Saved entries
···
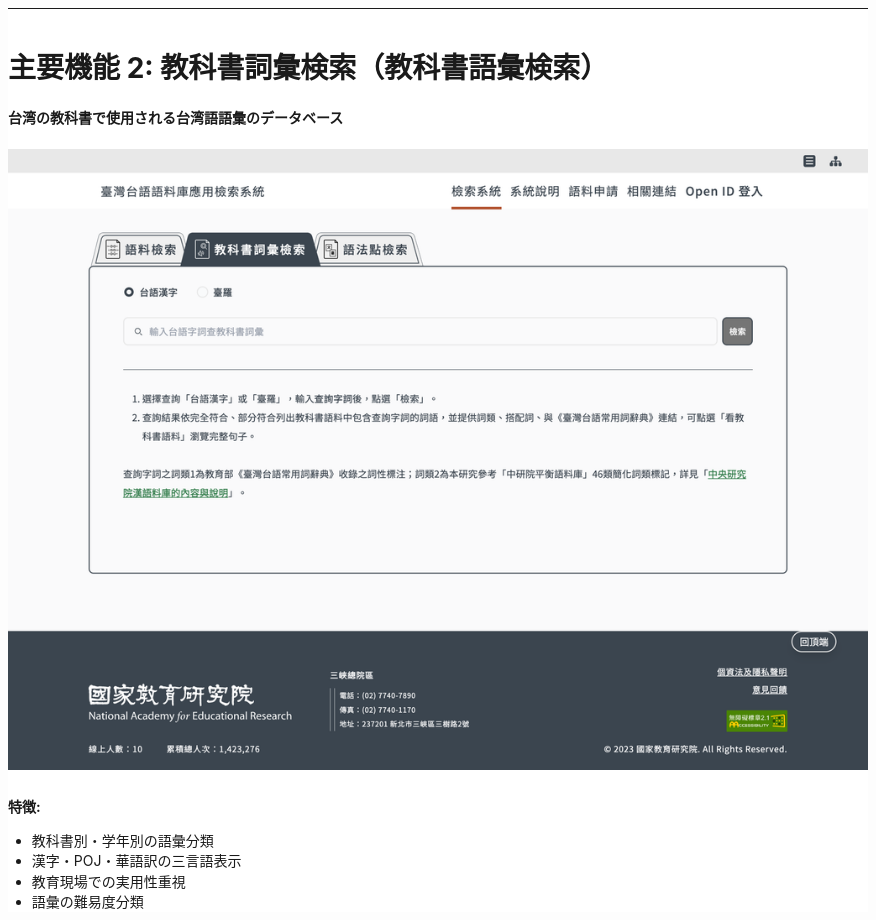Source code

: 

---



# 主要機能 2: 教科書詞彙検索（教科書語彙検索）

**台湾の教科書で使用される台湾語語彙のデータベース**

<div style="text-align: center; margin: 1.5em 0;">

![w:900](images/textbook-vocabulary.png)

</div>

**特徴:**
- 教科書別・学年別の語彙分類
- 漢字・POJ・華語訳の三言語表示
- 教育現場での実用性重視
- 語彙の難易度分類

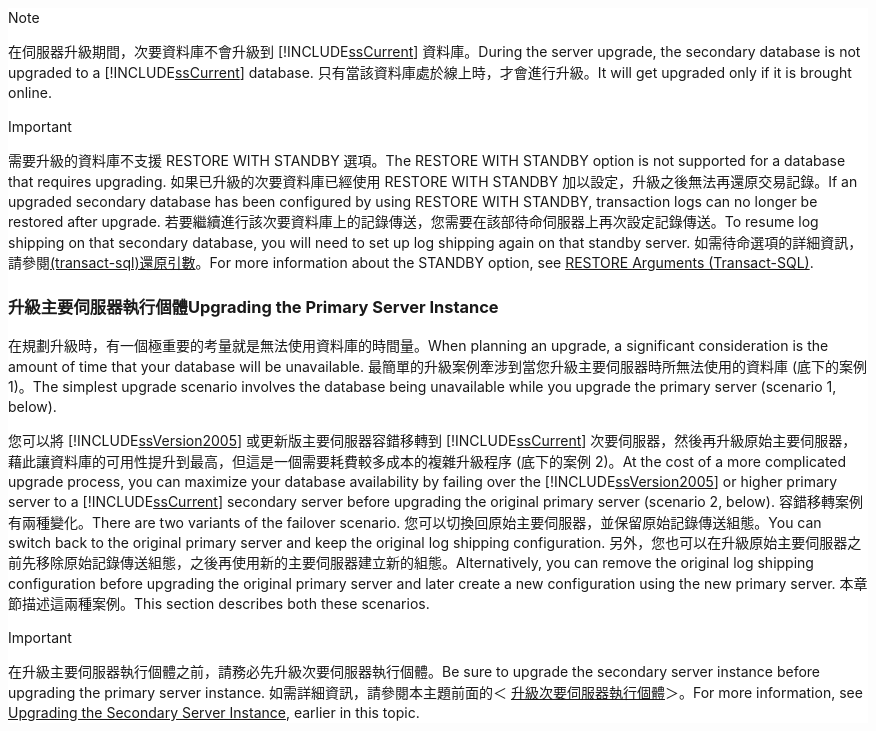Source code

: > [!NOTE]
>  <span data-ttu-id="a1af7-136">在伺服器升級期間，次要資料庫不會升級到 [!INCLUDE[ssCurrent](../../includes/sscurrent-md.md)] 資料庫。</span><span class="sxs-lookup"><span data-stu-id="a1af7-136">During the server upgrade, the secondary database is not upgraded to a [!INCLUDE[ssCurrent](../../includes/sscurrent-md.md)] database.</span></span> <span data-ttu-id="a1af7-137">只有當該資料庫處於線上時，才會進行升級。</span><span class="sxs-lookup"><span data-stu-id="a1af7-137">It will get upgraded only if it is brought online.</span></span>

> [!IMPORTANT]
>  <span data-ttu-id="a1af7-138">需要升級的資料庫不支援 RESTORE WITH STANDBY 選項。</span><span class="sxs-lookup"><span data-stu-id="a1af7-138">The RESTORE WITH STANDBY option is not supported for a database that requires upgrading.</span></span> <span data-ttu-id="a1af7-139">如果已升級的次要資料庫已經使用 RESTORE WITH STANDBY 加以設定，升級之後無法再還原交易記錄。</span><span class="sxs-lookup"><span data-stu-id="a1af7-139">If an upgraded secondary database has been configured by using RESTORE WITH STANDBY, transaction logs can no longer be restored after upgrade.</span></span> <span data-ttu-id="a1af7-140">若要繼續進行該次要資料庫上的記錄傳送，您需要在該部待命伺服器上再次設定記錄傳送。</span><span class="sxs-lookup"><span data-stu-id="a1af7-140">To resume log shipping on that secondary database, you will need to set up log shipping again on that standby server.</span></span> <span data-ttu-id="a1af7-141">如需待命選項的詳細資訊，請參閱[&#40;transact-sql&#41;還原引數](/sql/t-sql/statements/restore-statements-arguments-transact-sql)。</span><span class="sxs-lookup"><span data-stu-id="a1af7-141">For more information about the STANDBY option, see [RESTORE Arguments &#40;Transact-SQL&#41;](/sql/t-sql/statements/restore-statements-arguments-transact-sql).</span></span>

###  <a name="upgrading-the-primary-server-instance"></a><a name="UpgradePrimary"></a> <span data-ttu-id="a1af7-142">升級主要伺服器執行個體</span><span class="sxs-lookup"><span data-stu-id="a1af7-142">Upgrading the Primary Server Instance</span></span>
 <span data-ttu-id="a1af7-143">在規劃升級時，有一個極重要的考量就是無法使用資料庫的時間量。</span><span class="sxs-lookup"><span data-stu-id="a1af7-143">When planning an upgrade, a significant consideration is the amount of time that your database will be unavailable.</span></span> <span data-ttu-id="a1af7-144">最簡單的升級案例牽涉到當您升級主要伺服器時所無法使用的資料庫 (底下的案例 1)。</span><span class="sxs-lookup"><span data-stu-id="a1af7-144">The simplest upgrade scenario involves the database being unavailable while you upgrade the primary server (scenario 1, below).</span></span>

 <span data-ttu-id="a1af7-145">您可以將 [!INCLUDE[ssVersion2005](../../includes/ssversion2005-md.md)] 或更新版主要伺服器容錯移轉到 [!INCLUDE[ssCurrent](../../includes/sscurrent-md.md)] 次要伺服器，然後再升級原始主要伺服器，藉此讓資料庫的可用性提升到最高，但這是一個需要耗費較多成本的複雜升級程序 (底下的案例 2)。</span><span class="sxs-lookup"><span data-stu-id="a1af7-145">At the cost of a more complicated upgrade process, you can maximize your database availability by failing over the [!INCLUDE[ssVersion2005](../../includes/ssversion2005-md.md)] or higher primary server to a [!INCLUDE[ssCurrent](../../includes/sscurrent-md.md)] secondary server before upgrading the original primary server (scenario 2, below).</span></span> <span data-ttu-id="a1af7-146">容錯移轉案例有兩種變化。</span><span class="sxs-lookup"><span data-stu-id="a1af7-146">There are two variants of the failover scenario.</span></span> <span data-ttu-id="a1af7-147">您可以切換回原始主要伺服器，並保留原始記錄傳送組態。</span><span class="sxs-lookup"><span data-stu-id="a1af7-147">You can switch back to the original primary server and keep the original log shipping configuration.</span></span> <span data-ttu-id="a1af7-148">另外，您也可以在升級原始主要伺服器之前先移除原始記錄傳送組態，之後再使用新的主要伺服器建立新的組態。</span><span class="sxs-lookup"><span data-stu-id="a1af7-148">Alternatively, you can remove the original log shipping configuration before upgrading the original primary server and later create a new configuration using the new primary server.</span></span> <span data-ttu-id="a1af7-149">本章節描述這兩種案例。</span><span class="sxs-lookup"><span data-stu-id="a1af7-149">This section describes both these scenarios.</span></span>

> [!IMPORTANT]
>  <span data-ttu-id="a1af7-150">在升級主要伺服器執行個體之前，請務必先升級次要伺服器執行個體。</span><span class="sxs-lookup"><span data-stu-id="a1af7-150">Be sure to upgrade the secondary server instance before upgrading the primary server instance.</span></span> <span data-ttu-id="a1af7-151">如需詳細資訊，請參閱本主題前面的＜ [升級次要伺服器執行個體](#UpgradeSecondary)＞。</span><span class="sxs-lookup"><span data-stu-id="a1af7-151">For more information, see [Upgrading the Secondary Server Instance](#UpgradeSecondary), earlier in this topic.</span></span>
···
_Work instructions:_ Pull out each line of the records containing the string "that", treating uppercase and lowercase as different.

_Exercise result:_
>  <span data-ttu-id="a1af7-138">需要升級的資料庫不支援 RESTORE WITH STANDBY 選項。</span><span class="sxs-lookup"><span data-stu-id="a1af7-138">The RESTORE WITH STANDBY option is not supported for a database that requires upgrading.</span></span> <span data-ttu-id="a1af7-139">如果已升級的次要資料庫已經使用 RESTORE WITH STANDBY 加以設定，升級之後無法再還原交易記錄。</span><span class="sxs-lookup"><span data-stu-id="a1af7-139">If an upgraded secondary database has been configured by using RESTORE WITH STANDBY, transaction logs can no longer be restored after upgrade.</span></span> <span data-ttu-id="a1af7-140">若要繼續進行該次要資料庫上的記錄傳送，您需要在該部待命伺服器上再次設定記錄傳送。</span><span class="sxs-lookup"><span data-stu-id="a1af7-140">To resume log shipping on that secondary database, you will need to set up log shipping again on that standby server.</span></span> <span data-ttu-id="a1af7-141">如需待命選項的詳細資訊，請參閱[&#40;transact-sql&#41;還原引數](/sql/t-sql/statements/restore-statements-arguments-transact-sql)。</span><span class="sxs-lookup"><span data-stu-id="a1af7-141">For more information about the STANDBY option, see [RESTORE Arguments &#40;Transact-SQL&#41;](/sql/t-sql/statements/restore-statements-arguments-transact-sql).</span></span>
 <span data-ttu-id="a1af7-143">在規劃升級時，有一個極重要的考量就是無法使用資料庫的時間量。</span><span class="sxs-lookup"><span data-stu-id="a1af7-143">When planning an upgrade, a significant consideration is the amount of time that your database will be unavailable.</span></span> <span data-ttu-id="a1af7-144">最簡單的升級案例牽涉到當您升級主要伺服器時所無法使用的資料庫 (底下的案例 1)。</span><span class="sxs-lookup"><span data-stu-id="a1af7-144">The simplest upgrade scenario involves the database being unavailable while you upgrade the primary server (scenario 1, below).</span></span>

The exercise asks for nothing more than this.